(Stored dataset items)
• • •

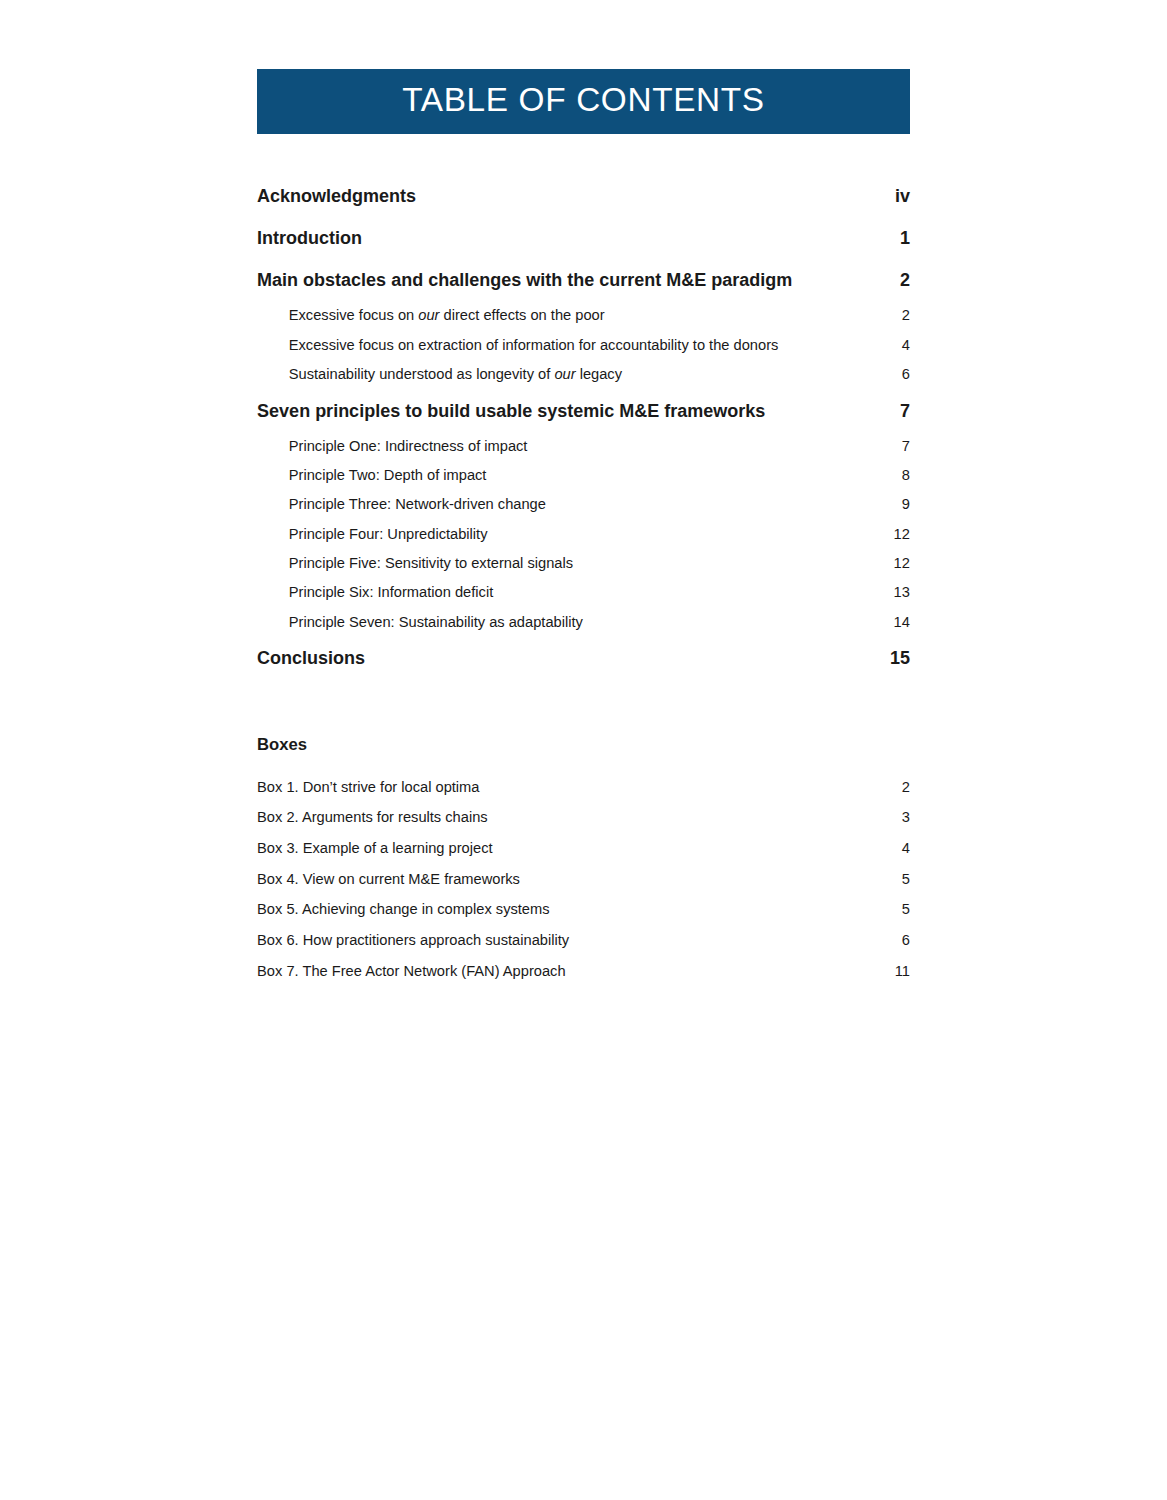TABLE OF CONTENTS
| Acknowledgments | iv |
| Introduction | 1 |
| Main obstacles and challenges with the current M&E paradigm | 2 |
| Excessive focus on our direct effects on the poor | 2 |
| Excessive focus on extraction of information for accountability to the donors | 4 |
| Sustainability understood as longevity of our legacy | 6 |
| Seven principles to build usable systemic M&E frameworks | 7 |
| Principle One: Indirectness of impact | 7 |
| Principle Two: Depth of impact | 8 |
| Principle Three: Network-driven change | 9 |
| Principle Four: Unpredictability | 12 |
| Principle Five: Sensitivity to external signals | 12 |
| Principle Six: Information deficit | 13 |
| Principle Seven: Sustainability as adaptability | 14 |
| Conclusions | 15 |
Boxes
| Box 1. Don’t strive for local optima | 2 |
| Box 2. Arguments for results chains | 3 |
| Box 3. Example of a learning project | 4 |
| Box 4. View on current M&E frameworks | 5 |
| Box 5. Achieving change in complex systems | 5 |
| Box 6. How practitioners approach sustainability | 6 |
| Box 7. The Free Actor Network (FAN) Approach | 11 |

• • •

→ **Exercise description**:
Where a line above contains the string "current", copy that line.

→ **Answer box**:
| Main obstacles and challenges with the current M&E paradigm | 2 |
| Box 4. View on current M&E frameworks | 5 |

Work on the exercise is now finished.